Не верит, думаю. А у меня как раз случай насчет стекла подходящий. Наш хозяин, эксплуататор Житов, заставил меня к пасхе зимние рамы вынимать. Целый день мы с хлопцами работали, все заусенцы на пальцах пообдирали. Выставили четырнадцать рам и все снесли на чердак его дома.
И нам за это ничего не было, пообещали объедков с пасхального стола.
Ну, и тогда я в виде платы взял и вынул из этих рам стекло и вставил в разбитое Зоськой окно, а ему сказал:
— Больше не шали, блинохват!
А он вместо радости опять хмурится.
— Как же, — говорит, — я с тобой расплачусь? Ведь у нас, — говорит, лодки официально не продаются.
— Ну, — говорю, — это дело твое… И я это стекло неофициально купил…

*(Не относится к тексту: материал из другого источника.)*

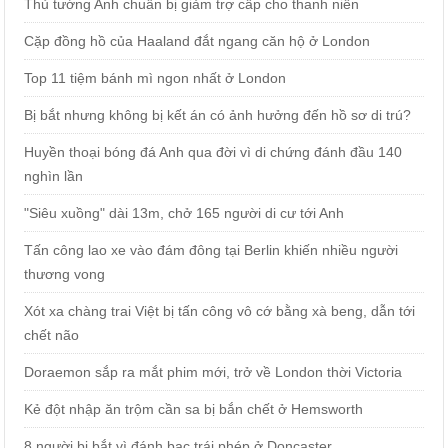
Thủ tướng Anh chuẩn bị giảm trợ cấp cho thanh niên
Cặp đồng hồ của Haaland đắt ngang căn hộ ở London
Top 11 tiệm bánh mì ngon nhất ở London
Bị bắt nhưng không bị kết án có ảnh hưởng đến hồ sơ di trú?
Huyền thoại bóng đá Anh qua đời vì di chứng đánh đầu 140
nghìn lần
"Siêu xuồng" dài 13m, chở 165 người di cư tới Anh
Tấn công lao xe vào đám đông tại Berlin khiến nhiều người
thương vong
Xót xa chàng trai Việt bị tấn công vô cớ bằng xà beng, dẫn tới
chết não
Doraemon sắp ra mắt phim mới, trở về London thời Victoria
Kẻ đột nhập ăn trộm cần sa bị bắn chết ở Hemsworth
8 người bị bắt vì đánh bạc trái phép ở Doncaster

Прошло несколько дней, прибегает ко мне Зоська веселый. Обнял за плечи и шепчет:
— Едем, друг, ко мне на праздник. Отец за успешное ученье разрешил приехать не одному, а с товарищем.
— Ну да, харчи-то у вас даровые.
— Не смейся, — говорит, — мать тоже согласна и пишет, чтобы только я выбрал погостить какого-нибудь интеллигентного мальчика…
— А я сойду за интеллигентного?
Оглядел он меня с ног до головы:
— Теперь не в костюме дело… Теперь многие интеллигентные тоже пообносились… Сойдешь, пожалуй. Вот только манеры у тебя…
— А что, — говорю, — манеры?.. Я, например, совсем даже безобразными словами не ругаюсь.
— А носовым платком умеешь пользоваться?
Признался, что не приходилось. Дня три он меня обучал по-интеллигентному сморкаться. Ничего, приспособился. Платки он мне у знакомых девочек достал.